Freedom Convoy | Truckers in arms

Protests against the vaccine mandate have paralysed Canada’s capital

Published - February 12, 2022 09:50 pm IST

Protestors against Covid-19 vaccine mandates sit on a couch as the group blocks the roadway at the Ambassador Bridge border crossing in Windsor, Ontario, Canada on February 9, 2022. - The protestors, who are in support of the Truckers Freedom Convoy in Ottawa, have blocked traffic in the Canada bound lanes from the bridge since Monday evening. Approximately $323 million worth of goods cross the Windsor-Detroit border each day at the Ambassador Bridge making it North America’s busiest international border crossing. (Photo by Geoff Robins / AFP)

Protestors against Covid-19 vaccine mandates sit on a couch as the group blocks the roadway at the Ambassador Bridge border crossing in Windsor, Ontario, Canada on February 9, 2022. - The protestors, who are in support of the Truckers Freedom Convoy in Ottawa, have blocked traffic in the Canada bound lanes from the bridge since Monday evening. Approximately $323 million worth of goods cross the Windsor-Detroit border each day at the Ambassador Bridge making it North America’s busiest international border crossing. (Photo by Geoff Robins / AFP)

For more than two weeks now, thousands of Canadian truckers and their supporters have orchestrated blockades in protest against vaccine mandates and COVID-related restrictions. They have caused disruptions at three major sites, including two on the U.S.-Canada border. Traffic on Ambassador Bridge, which connects Windsor, Ontario, with Detroit, Michigan, and is the busiest land border crossing in North America, accounting for 30% of the annual trade between the U.S. and Canada, came to a halt, disrupting supply chains and production schedules in both countries. Another blockade site was in Coutts, Alberta, at its border with the U.S. State of Montana.

But it was downtown Ottawa, the country’s capital, that saw the largest convergence of heavy duty trucks. The convoy, calling itself ‘Freedom Convoy 2022’ and numbering around 500, consisted of truckers who had driven from different parts of Canada to pressure the federal government. The immediate trigger for the protests was the coming into force of vaccine mandates for cross-border truckers. Until January, truckers were considered as essential workers and could freely cross the border with goods even as non-essential travel remained banned. But from January 15, any foreign trucker entering Canada needed to be vaccinated, while a similar rule, applicable to Canadian truckers entering the U.S., kicked in on January 22. Those not vaccinated have to show a COVID-negative test taken within 72 hours and go into quarantine for 14 days.

While many reports have characterised these protesters as loony ‘antivaxxers’ backed by the political right, the protest’s organisers, in a statement released on Facebook, have made their demands clear: terminate “the vaccine passports and all other obligatory vaccine contact tracing programmes, or inter-Canada passport systems” and “terminate COVID vaccine mandates and respect the rights of those who wish to remain unvaccinated”.

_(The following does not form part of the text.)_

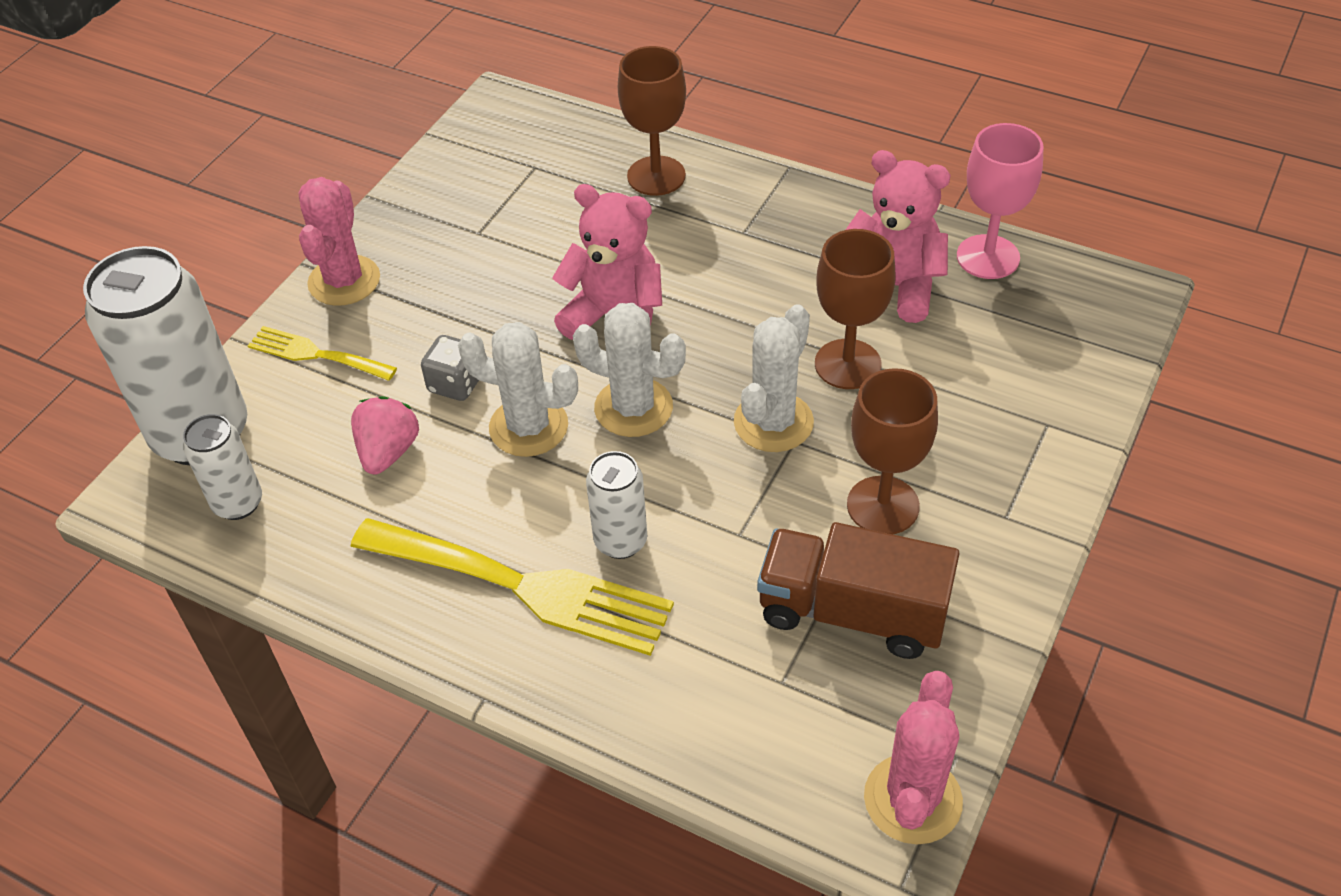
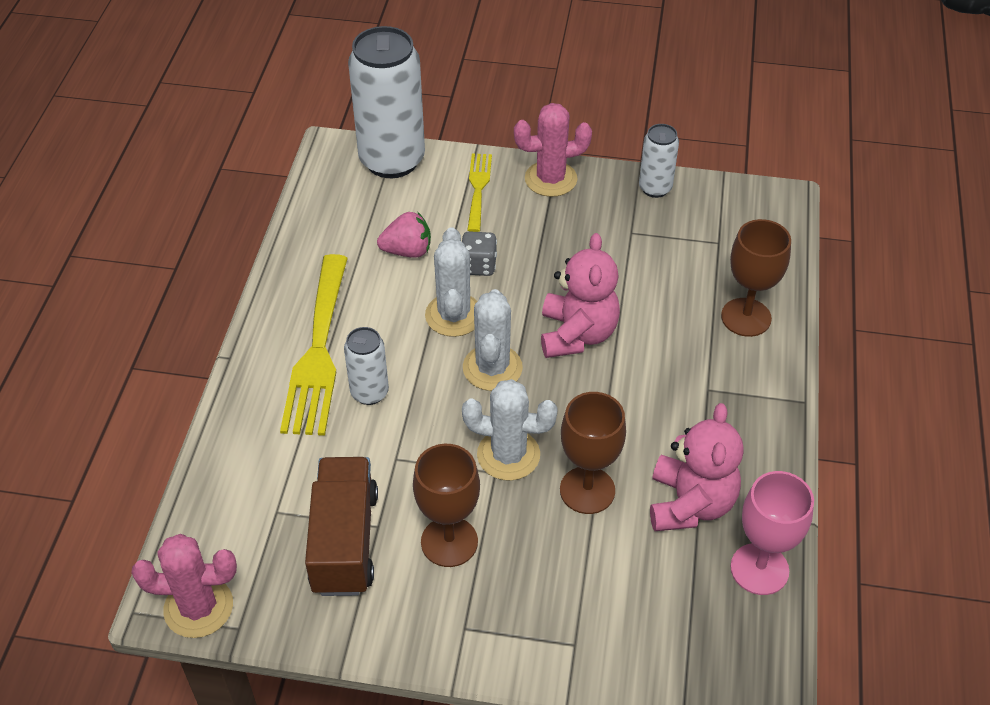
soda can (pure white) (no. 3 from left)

The federal government has shown little interest in engaging with the protesters or their demands. On February 11, Prime Minister Justin Trudeau tweeted, “Make no mistake: The border cannot, and will not, remain closed. Every option is on the table. So, if you’re participating in these illegal blockades that are taking our neighbourhoods and our economy hostage, it’s time to go home.”

Easing curbs

But several provinces, including Alberta, Saskatchewan, Quebec and New Brunswick, have already announced an easing of restrictions. Many Opposition politicians have expressed sympathy for the truckers.

The groups behind the protests, who seem surprised by the scale of support they have received, raised more than $10 million through crowd-funding platforms, using the money to pay for the truckers’ fuel and boarding costs. Canadian law enforcement officials have hinted that the protests have received backing from outside the country, especially the U.S. Not surprisingly, one of the most high profile endorsements of the Freedom Convoy has come from former U.S. President Donald Trump. Although Mr. Trudeau has dismissed the protesters as a “small fringe minority” who “do not represent the views” of the majority of Canadians, it is evident that the protesters enjoy the sympathy of a broad cross-section of Canadians.

Numerous interviews with the protesters indicate that apart from the vaccine mandates themselves, a number of other factors — a deep-rooted loathing of intrusive government surveillance in the name of public health, fear that such intrusiveness could become permanent, resentment at the loss of a ‘way of life’ that did not involve masking up or discrimination on the basis of vaccination status — are roiling the protesters.

With industry getting restless over the disruption in supply chains and the truckers in no mood to back down, the Trudeau government is caught between a rock and a hard place: while negotiating with the truckers after having dismissed them as a ‘fringe’ would seem a sign of weakness, evicting them by force carries heavy political costs. Meanwhile, the Convoy has already inspired copycat protests in different parts of the world, including Europe, Australia and New Zealand.